The Department of Labor’s Workers’ Compensation and Safety Division also considered creating a new set of rules when it comes to the rates that vocational rehab counselors would get in the state of Vermont when working with patients in the state workers’ comp system. As we all remember, vocational rehab counselors help workers get back to work after they have been injured, by retraining them how to do their job with their injuries, or training them to learn a new job.
The Department of Labor’s Workers’ Compensation and Safety Division will, however, have something for the legislature’s Administrative Rules Committee to consider as early as January 11 of the new year, which will be the next date that the Administrative Rules Committee is meeting.
Vermont is known for its maple syrup and for its long ski season and superb scenery. But if you are an employee who gets hurt in the state, you would rather have the state known for its excellent workers’ comp system. And if you are an employer with that employee who gets hurt, you will want a workers’ comp system that will be fair to you too.
In Vermont, the system could do all that—as long as you are sure to follow the proper procedures for reporting the injury in the first place. In the state, employees have the first responsibility after an accident to report their possible or definite injury as soon as possible after it happens.

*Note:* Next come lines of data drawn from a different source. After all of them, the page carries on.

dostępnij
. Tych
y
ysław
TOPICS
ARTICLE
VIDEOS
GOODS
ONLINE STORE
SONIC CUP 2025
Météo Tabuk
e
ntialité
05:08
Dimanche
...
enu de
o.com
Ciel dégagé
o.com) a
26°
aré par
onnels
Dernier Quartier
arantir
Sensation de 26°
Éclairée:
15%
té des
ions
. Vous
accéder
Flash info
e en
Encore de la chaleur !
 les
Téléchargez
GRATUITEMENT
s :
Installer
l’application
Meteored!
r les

As soon as the employee gives you word of the injury, then it is up to you the employer to follow through with the reporting. You have 72 hours after hearing from your employee to then go and report the injury to the Workers’ Comp Division in the state. Also notified will be your insurance adjuster from your insurance company for workers’ comp, or from your special claims handling firm that comes into the picture in these circumstances.

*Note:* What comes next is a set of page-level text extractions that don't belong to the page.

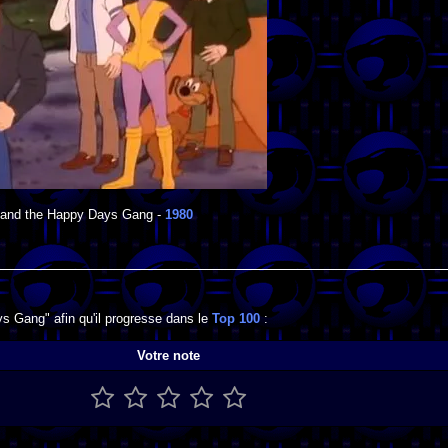
 and the Happy Days Gang
-
1980
s Gang" afin qu'il progresse dans le
Top 100
:
Votre note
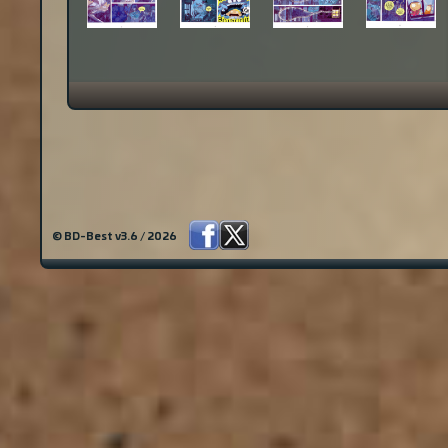
© BD-Best v3.6 / 2026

Once your adjuster and insurance company are called in, they have up to 21 days to investigate the accident and the injury and determine whether or not it was really work related. If it was, they can accept the claim and begin to pay for medical care and disability related lost wages. If they determine that the injury was not work related, then they do not have to accept the claim and make any payments.
In this case, the employee can still contend that they were injured at work. If their claim is dismissed by your insurance company, the employee can contact the Workers’ Comp Division and contest the insurance company’s decision.